• **TEXT SHOWN**
§ §

[
https://issues.apache.org/jira/browse/SPARK-28749?page=com.atlassian.jira.plugin.system.issuetabpanels:comment-tabpanel=16908751#comment-16908751
]
Matt Foley commented on SPARK-28749:
Hi [~hyukjin.kwon], thanks for looking at the issue. I did try that, but it
doesn't work for the following reason:
In {{python/pyspark/streaming/tests.py}}
* {{ENABLE_KAFKA_0_8_TESTS}} is used to derive boolean
{{are_kafka_tests_enabled}}
* The call to {{search_kafka_assembly_jar()}} is not guarded by the use of
{{are_kafka_tests_enabled}}.
* And the Failure exception is thrown from {search_kafka_assembly_jar()}.
So to make {{ENABLE_KAFKA_0_8_TESTS}} to properly guard the call to
{{search_kafka_assembly_jar()}} would be a similar bug fix.
> Fix PySpark tests not to require kafka-0-8 in branch-2.4
>
>
> Key: SPARK-28749
> URL: https://issues.apache.org/jira/browse/SPARK-28749
> Project: Spark
> Issue Type: Bug
> Components: PySpark, Tests
>Affects Versions: 2.4.3
>Reporter: Matt Foley
>Priority: Minor
>
> As noted in SPARK-27550 we want to encourage testing of Spark 2.4.x with
> Scala-2.12, and kafka-0-8 does not support Scala-2.12.

§ §

• **JOB ITEM A**
In the SPARK-28749 comment, which Scala version does kafka-0-8 not support?
• **JOB ITEM B**
Take the SPARK-28749 comment further, picking up after its last sentence.
The saved data entries have no connection to the SPARK-28749 comment.

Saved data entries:
§ §

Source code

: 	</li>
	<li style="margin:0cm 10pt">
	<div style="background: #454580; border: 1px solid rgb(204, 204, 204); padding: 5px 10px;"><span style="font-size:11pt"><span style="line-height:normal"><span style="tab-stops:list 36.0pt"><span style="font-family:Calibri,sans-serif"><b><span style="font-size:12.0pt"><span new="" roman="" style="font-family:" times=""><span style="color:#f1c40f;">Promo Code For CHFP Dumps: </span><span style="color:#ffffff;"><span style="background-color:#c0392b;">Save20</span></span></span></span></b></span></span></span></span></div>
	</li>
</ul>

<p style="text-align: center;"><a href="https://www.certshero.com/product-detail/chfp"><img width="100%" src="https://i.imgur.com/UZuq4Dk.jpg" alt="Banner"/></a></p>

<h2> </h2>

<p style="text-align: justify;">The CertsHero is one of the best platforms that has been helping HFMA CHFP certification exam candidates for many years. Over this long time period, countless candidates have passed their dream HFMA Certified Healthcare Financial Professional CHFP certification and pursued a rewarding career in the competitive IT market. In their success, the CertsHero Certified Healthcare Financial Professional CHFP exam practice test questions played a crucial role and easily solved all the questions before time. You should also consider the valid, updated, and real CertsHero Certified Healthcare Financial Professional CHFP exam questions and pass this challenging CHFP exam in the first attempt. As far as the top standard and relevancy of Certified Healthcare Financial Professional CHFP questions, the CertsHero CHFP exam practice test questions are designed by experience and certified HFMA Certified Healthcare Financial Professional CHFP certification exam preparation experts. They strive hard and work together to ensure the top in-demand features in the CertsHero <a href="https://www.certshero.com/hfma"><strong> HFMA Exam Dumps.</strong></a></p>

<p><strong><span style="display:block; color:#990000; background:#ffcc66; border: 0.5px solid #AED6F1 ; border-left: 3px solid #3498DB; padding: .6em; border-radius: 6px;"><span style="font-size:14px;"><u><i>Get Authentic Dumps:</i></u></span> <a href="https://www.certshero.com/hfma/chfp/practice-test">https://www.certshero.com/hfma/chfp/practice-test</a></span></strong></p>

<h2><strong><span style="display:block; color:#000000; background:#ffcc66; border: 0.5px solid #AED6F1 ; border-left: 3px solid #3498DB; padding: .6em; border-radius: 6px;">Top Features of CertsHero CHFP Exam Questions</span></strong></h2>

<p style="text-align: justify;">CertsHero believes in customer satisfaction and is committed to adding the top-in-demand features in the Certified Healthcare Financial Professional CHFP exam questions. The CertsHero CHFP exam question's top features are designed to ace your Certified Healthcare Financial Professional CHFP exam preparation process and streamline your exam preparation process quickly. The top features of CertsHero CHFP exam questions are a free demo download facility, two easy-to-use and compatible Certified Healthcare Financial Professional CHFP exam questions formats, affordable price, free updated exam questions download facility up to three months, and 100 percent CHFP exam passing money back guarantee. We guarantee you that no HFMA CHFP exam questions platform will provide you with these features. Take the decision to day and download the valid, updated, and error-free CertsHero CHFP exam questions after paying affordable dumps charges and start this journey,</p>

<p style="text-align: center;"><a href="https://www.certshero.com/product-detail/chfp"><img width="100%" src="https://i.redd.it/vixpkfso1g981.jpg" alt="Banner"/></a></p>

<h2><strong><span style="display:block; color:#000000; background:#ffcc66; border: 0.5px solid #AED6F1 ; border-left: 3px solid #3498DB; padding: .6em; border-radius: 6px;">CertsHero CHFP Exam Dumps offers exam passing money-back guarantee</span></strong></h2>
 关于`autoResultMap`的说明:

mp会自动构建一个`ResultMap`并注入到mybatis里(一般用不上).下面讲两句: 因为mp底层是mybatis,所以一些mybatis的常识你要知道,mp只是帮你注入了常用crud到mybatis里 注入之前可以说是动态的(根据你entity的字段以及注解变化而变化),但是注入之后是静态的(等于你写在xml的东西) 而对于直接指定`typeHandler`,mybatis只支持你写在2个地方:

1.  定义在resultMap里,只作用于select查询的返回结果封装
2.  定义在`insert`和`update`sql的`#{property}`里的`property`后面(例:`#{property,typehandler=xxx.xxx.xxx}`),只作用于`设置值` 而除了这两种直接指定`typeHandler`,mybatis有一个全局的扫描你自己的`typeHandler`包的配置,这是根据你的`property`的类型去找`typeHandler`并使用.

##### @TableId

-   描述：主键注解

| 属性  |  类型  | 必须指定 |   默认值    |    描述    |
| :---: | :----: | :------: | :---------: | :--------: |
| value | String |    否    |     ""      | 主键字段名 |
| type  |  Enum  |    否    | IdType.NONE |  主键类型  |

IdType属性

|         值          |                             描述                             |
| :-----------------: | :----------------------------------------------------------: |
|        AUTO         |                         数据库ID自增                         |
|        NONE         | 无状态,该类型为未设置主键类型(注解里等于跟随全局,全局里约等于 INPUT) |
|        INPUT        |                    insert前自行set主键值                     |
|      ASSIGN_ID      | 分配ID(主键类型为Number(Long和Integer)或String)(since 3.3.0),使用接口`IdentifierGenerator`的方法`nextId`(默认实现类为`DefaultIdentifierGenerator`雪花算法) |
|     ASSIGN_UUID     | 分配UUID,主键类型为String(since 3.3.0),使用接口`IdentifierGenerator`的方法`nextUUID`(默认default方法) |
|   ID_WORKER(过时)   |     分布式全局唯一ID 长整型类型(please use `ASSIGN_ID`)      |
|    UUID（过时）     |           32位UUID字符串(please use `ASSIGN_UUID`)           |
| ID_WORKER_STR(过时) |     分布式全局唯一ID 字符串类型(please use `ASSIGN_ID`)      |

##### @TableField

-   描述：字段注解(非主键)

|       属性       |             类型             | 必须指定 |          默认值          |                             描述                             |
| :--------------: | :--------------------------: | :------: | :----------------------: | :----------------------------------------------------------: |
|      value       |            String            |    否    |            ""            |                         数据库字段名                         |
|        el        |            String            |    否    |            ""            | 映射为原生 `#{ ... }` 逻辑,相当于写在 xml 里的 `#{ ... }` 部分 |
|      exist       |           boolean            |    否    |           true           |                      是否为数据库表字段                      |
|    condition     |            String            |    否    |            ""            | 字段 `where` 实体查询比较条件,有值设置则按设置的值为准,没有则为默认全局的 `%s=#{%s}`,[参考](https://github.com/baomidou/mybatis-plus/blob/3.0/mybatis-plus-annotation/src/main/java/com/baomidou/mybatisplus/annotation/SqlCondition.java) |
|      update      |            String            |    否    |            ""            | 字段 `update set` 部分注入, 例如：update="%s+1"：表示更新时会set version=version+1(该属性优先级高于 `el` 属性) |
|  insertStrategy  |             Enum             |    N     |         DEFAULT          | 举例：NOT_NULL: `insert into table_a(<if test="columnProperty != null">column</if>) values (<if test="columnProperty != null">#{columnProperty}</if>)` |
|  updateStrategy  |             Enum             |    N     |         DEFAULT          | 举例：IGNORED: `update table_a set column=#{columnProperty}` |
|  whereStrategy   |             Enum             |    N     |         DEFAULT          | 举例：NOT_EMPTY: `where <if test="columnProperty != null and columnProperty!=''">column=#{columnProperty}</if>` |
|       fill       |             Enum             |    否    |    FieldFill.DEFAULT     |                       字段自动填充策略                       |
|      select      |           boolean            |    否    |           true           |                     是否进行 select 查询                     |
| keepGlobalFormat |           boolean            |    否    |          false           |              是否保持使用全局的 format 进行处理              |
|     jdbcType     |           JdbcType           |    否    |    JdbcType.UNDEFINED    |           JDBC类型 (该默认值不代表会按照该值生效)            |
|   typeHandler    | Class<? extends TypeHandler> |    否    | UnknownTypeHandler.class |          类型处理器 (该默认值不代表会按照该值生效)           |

§ §

• **ANSWER A**
Scala-2.12.

• **ANSWER B**
> Currently, the PySpark tests invoked by `python/run-tests` demand the
> presence of kafka-0-8 libraries. If not present, this failure message will be
> generated:
> {code}
> Traceback (most recent call last):
> File "/usr/lib64/python2.7/runpy.py", line 174, in _run_module_as_main
> "__main__", fname, loader, pkg_name)
> File "/usr/lib64/python2.7/runpy.py", line 72, in _run_code
> exec code in run_globals
> File "spark/python/pyspark/streaming/tests.py", line 1579, in
> kafka_assembly_jar = search_kafka_assembly_jar()
> File "spark/python/pyspark/streaming/tests.py", line 1524, in
> search_kafka_assembly_jar
> "You need to build Spark with "
> Exception: Failed to find Spark Streaming kafka assembly jar in
> spark/external/kafka-0-8-assembly. You need to build Spark with 'build/sbt
> -Pkafka-0-8 assembly/package streaming-kafka-0-8-assembly/assembly' or
> 'build/mvn -DskipTests -Pkafka-0-8 package' before running this test.
> Had test failures in pyspark.streaming.tests with
> spark/py_virtenv/bin/python; see logs.
> Process exited with code 255
> {code}
> This change is only targeted at branch-2.4, as most kafka-0-8 related
> materials have been removed in master and this problem no longer occurs there.
> PROPOSED SOLUTION
> The proposed solution is to make the kafka-0-8 stream testing optional for
> pyspark testing, exactly the same as the Kinesis stream testing currently is,
> in file `python/pyspark/streaming/tests.py`. This is only a few lines of
> change.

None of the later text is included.